** 記述課題 **
以下の記録をすべて、一字一句変えずに抜き出してください。

** 使用する記録 **
•••

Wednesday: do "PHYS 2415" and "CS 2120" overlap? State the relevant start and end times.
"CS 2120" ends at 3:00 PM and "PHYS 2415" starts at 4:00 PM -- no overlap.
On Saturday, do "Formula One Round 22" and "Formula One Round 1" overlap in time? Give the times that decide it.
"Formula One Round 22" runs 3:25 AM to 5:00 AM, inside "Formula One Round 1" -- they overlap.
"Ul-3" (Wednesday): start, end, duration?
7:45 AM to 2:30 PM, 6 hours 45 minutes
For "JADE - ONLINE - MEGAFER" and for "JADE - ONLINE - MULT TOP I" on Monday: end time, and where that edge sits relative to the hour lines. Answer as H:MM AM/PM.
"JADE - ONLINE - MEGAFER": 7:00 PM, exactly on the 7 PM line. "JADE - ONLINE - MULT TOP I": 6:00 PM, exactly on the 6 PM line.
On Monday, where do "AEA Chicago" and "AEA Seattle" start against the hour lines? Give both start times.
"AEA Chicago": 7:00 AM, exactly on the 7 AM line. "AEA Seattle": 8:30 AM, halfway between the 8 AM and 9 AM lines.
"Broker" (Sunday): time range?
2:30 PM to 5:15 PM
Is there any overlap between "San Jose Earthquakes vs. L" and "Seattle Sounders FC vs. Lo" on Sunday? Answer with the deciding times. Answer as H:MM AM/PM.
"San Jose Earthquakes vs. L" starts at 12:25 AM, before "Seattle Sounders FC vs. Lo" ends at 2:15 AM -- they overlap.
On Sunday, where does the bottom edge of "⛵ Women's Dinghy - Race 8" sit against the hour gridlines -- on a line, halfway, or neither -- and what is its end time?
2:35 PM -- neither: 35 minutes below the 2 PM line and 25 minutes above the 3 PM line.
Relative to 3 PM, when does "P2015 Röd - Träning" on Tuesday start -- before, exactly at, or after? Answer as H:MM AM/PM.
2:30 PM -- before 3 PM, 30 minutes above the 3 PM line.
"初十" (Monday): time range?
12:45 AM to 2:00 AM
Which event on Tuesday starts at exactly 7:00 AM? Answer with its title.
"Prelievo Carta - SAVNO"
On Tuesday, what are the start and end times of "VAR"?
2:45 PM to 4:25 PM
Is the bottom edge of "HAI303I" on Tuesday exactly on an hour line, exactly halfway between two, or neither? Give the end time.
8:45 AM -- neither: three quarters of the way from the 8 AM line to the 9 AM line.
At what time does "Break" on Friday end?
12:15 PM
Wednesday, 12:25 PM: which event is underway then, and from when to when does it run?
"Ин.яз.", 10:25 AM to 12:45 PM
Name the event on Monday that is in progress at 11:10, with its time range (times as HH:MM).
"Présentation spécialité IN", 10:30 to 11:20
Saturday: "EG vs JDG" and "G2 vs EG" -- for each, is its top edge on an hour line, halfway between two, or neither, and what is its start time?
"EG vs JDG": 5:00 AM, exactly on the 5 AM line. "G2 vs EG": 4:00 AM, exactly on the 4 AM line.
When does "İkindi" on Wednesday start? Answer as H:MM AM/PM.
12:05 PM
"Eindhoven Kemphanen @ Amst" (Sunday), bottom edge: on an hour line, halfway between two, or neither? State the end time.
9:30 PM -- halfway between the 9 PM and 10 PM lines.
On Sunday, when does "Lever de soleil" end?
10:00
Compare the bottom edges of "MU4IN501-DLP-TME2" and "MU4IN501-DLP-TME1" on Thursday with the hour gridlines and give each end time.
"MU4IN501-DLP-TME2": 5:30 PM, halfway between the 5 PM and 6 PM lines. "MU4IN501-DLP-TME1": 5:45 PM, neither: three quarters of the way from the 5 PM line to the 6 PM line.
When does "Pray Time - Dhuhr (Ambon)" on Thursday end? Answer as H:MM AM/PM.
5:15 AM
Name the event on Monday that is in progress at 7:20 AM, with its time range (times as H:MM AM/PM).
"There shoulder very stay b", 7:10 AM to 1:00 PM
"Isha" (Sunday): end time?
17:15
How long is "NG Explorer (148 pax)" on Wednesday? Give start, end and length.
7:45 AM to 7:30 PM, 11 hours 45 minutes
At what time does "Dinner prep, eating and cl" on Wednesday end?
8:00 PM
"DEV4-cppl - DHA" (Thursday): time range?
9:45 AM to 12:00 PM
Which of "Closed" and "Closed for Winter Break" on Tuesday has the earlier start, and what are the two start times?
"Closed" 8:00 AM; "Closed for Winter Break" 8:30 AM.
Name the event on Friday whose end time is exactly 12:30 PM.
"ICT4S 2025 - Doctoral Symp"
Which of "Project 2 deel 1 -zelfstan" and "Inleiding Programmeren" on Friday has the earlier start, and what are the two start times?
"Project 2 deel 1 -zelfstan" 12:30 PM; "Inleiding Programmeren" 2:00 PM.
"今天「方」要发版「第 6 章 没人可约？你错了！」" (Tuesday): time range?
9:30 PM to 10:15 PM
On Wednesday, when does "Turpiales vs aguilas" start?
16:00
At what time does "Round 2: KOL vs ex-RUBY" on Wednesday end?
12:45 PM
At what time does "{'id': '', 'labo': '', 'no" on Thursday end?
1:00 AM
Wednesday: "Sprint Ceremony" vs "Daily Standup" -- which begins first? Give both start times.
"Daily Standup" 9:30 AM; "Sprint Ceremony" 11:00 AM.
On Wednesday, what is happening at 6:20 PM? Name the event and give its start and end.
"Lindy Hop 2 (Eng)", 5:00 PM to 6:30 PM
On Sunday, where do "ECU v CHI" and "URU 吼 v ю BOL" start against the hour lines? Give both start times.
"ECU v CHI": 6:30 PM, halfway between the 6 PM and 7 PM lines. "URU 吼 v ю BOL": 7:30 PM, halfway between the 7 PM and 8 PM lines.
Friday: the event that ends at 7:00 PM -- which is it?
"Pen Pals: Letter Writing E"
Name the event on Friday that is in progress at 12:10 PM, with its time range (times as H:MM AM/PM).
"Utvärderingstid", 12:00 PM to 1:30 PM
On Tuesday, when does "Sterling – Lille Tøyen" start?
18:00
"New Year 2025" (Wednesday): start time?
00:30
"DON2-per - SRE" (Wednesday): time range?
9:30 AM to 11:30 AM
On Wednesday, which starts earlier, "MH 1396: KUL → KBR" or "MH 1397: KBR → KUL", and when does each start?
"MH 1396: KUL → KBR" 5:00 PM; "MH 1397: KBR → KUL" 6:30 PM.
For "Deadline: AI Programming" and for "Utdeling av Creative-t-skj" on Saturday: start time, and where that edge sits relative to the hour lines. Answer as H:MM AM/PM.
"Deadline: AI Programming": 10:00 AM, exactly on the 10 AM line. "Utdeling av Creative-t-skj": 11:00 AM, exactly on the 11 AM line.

•••

** 記述解答 **
Wednesday: do "PHYS 2415" and "CS 2120" overlap? State the relevant start and end times.
"CS 2120" ends at 3:00 PM and "PHYS 2415" starts at 4:00 PM -- no overlap.
On Saturday, do "Formula One Round 22" and "Formula One Round 1" overlap in time? Give the times that decide it.
"Formula One Round 22" runs 3:25 AM to 5:00 AM, inside "Formula One Round 1" -- they overlap.
"Ul-3" (Wednesday): start, end, duration?
7:45 AM to 2:30 PM, 6 hours 45 minutes
For "JADE - ONLINE - MEGAFER" and for "JADE - ONLINE - MULT TOP I" on Monday: end time, and where that edge sits relative to the hour lines. Answer as H:MM AM/PM.
"JADE - ONLINE - MEGAFER": 7:00 PM, exactly on the 7 PM line. "JADE - ONLINE - MULT TOP I": 6:00 PM, exactly on the 6 PM line.
On Monday, where do "AEA Chicago" and "AEA Seattle" start against the hour lines? Give both start times.
"AEA Chicago": 7:00 AM, exactly on the 7 AM line. "AEA Seattle": 8:30 AM, halfway between the 8 AM and 9 AM lines.
"Broker" (Sunday): time range?
2:30 PM to 5:15 PM
Is there any overlap between "San Jose Earthquakes vs. L" and "Seattle Sounders FC vs. Lo" on Sunday? Answer with the deciding times. Answer as H:MM AM/PM.
"San Jose Earthquakes vs. L" starts at 12:25 AM, before "Seattle Sounders FC vs. Lo" ends at 2:15 AM -- they overlap.
On Sunday, where does the bottom edge of "⛵ Women's Dinghy - Race 8" sit against the hour gridlines -- on a line, halfway, or neither -- and what is its end time?
2:35 PM -- neither: 35 minutes below the 2 PM line and 25 minutes above the 3 PM line.
Relative to 3 PM, when does "P2015 Röd - Träning" on Tuesday start -- before, exactly at, or after? Answer as H:MM AM/PM.
2:30 PM -- before 3 PM, 30 minutes above the 3 PM line.
"初十" (Monday): time range?
12:45 AM to 2:00 AM
Which event on Tuesday starts at exactly 7:00 AM? Answer with its title.
"Prelievo Carta - SAVNO"
On Tuesday, what are the start and end times of "VAR"?
2:45 PM to 4:25 PM
Is the bottom edge of "HAI303I" on Tuesday exactly on an hour line, exactly halfway between two, or neither? Give the end time.
8:45 AM -- neither: three quarters of the way from the 8 AM line to the 9 AM line.
At what time does "Break" on Friday end?
12:15 PM
Wednesday, 12:25 PM: which event is underway then, and from when to when does it run?
"Ин.яз.", 10:25 AM to 12:45 PM
Name the event on Monday that is in progress at 11:10, with its time range (times as HH:MM).
"Présentation spécialité IN", 10:30 to 11:20
Saturday: "EG vs JDG" and "G2 vs EG" -- for each, is its top edge on an hour line, halfway between two, or neither, and what is its start time?
"EG vs JDG": 5:00 AM, exactly on the 5 AM line. "G2 vs EG": 4:00 AM, exactly on the 4 AM line.
When does "İkindi" on Wednesday start? Answer as H:MM AM/PM.
12:05 PM
"Eindhoven Kemphanen @ Amst" (Sunday), bottom edge: on an hour line, halfway between two, or neither? State the end time.
9:30 PM -- halfway between the 9 PM and 10 PM lines.
On Sunday, when does "Lever de soleil" end?
10:00
Compare the bottom edges of "MU4IN501-DLP-TME2" and "MU4IN501-DLP-TME1" on Thursday with the hour gridlines and give each end time.
"MU4IN501-DLP-TME2": 5:30 PM, halfway between the 5 PM and 6 PM lines. "MU4IN501-DLP-TME1": 5:45 PM, neither: three quarters of the way from the 5 PM line to the 6 PM line.
When does "Pray Time - Dhuhr (Ambon)" on Thursday end? Answer as H:MM AM/PM.
5:15 AM
Name the event on Monday that is in progress at 7:20 AM, with its time range (times as H:MM AM/PM).
"There shoulder very stay b", 7:10 AM to 1:00 PM
"Isha" (Sunday): end time?
17:15
How long is "NG Explorer (148 pax)" on Wednesday? Give start, end and length.
7:45 AM to 7:30 PM, 11 hours 45 minutes
At what time does "Dinner prep, eating and cl" on Wednesday end?
8:00 PM
"DEV4-cppl - DHA" (Thursday): time range?
9:45 AM to 12:00 PM
Which of "Closed" and "Closed for Winter Break" on Tuesday has the earlier start, and what are the two start times?
"Closed" 8:00 AM; "Closed for Winter Break" 8:30 AM.
Name the event on Friday whose end time is exactly 12:30 PM.
"ICT4S 2025 - Doctoral Symp"
Which of "Project 2 deel 1 -zelfstan" and "Inleiding Programmeren" on Friday has the earlier start, and what are the two start times?
"Project 2 deel 1 -zelfstan" 12:30 PM; "Inleiding Programmeren" 2:00 PM.
"今天「方」要发版「第 6 章 没人可约？你错了！」" (Tuesday): time range?
9:30 PM to 10:15 PM
On Wednesday, when does "Turpiales vs aguilas" start?
16:00
At what time does "Round 2: KOL vs ex-RUBY" on Wednesday end?
12:45 PM
At what time does "{'id': '', 'labo': '', 'no" on Thursday end?
1:00 AM
Wednesday: "Sprint Ceremony" vs "Daily Standup" -- which begins first? Give both start times.
"Daily Standup" 9:30 AM; "Sprint Ceremony" 11:00 AM.
On Wednesday, what is happening at 6:20 PM? Name the event and give its start and end.
"Lindy Hop 2 (Eng)", 5:00 PM to 6:30 PM
On Sunday, where do "ECU v CHI" and "URU 吼 v ю BOL" start against the hour lines? Give both start times.
"ECU v CHI": 6:30 PM, halfway between the 6 PM and 7 PM lines. "URU 吼 v ю BOL": 7:30 PM, halfway between the 7 PM and 8 PM lines.
Friday: the event that ends at 7:00 PM -- which is it?
"Pen Pals: Letter Writing E"
Name the event on Friday that is in progress at 12:10 PM, with its time range (times as H:MM AM/PM).
"Utvärderingstid", 12:00 PM to 1:30 PM
On Tuesday, when does "Sterling – Lille Tøyen" start?
18:00
"New Year 2025" (Wednesday): start time?
00:30
"DON2-per - SRE" (Wednesday): time range?
9:30 AM to 11:30 AM
On Wednesday, which starts earlier, "MH 1396: KUL → KBR" or "MH 1397: KBR → KUL", and when does each start?
"MH 1396: KUL → KBR" 5:00 PM; "MH 1397: KBR → KUL" 6:30 PM.
For "Deadline: AI Programming" and for "Utdeling av Creative-t-skj" on Saturday: start time, and where that edge sits relative to the hour lines. Answer as H:MM AM/PM.
"Deadline: AI Programming": 10:00 AM, exactly on the 10 AM line. "Utdeling av Creative-t-skj": 11:00 AM, exactly on the 11 AM line.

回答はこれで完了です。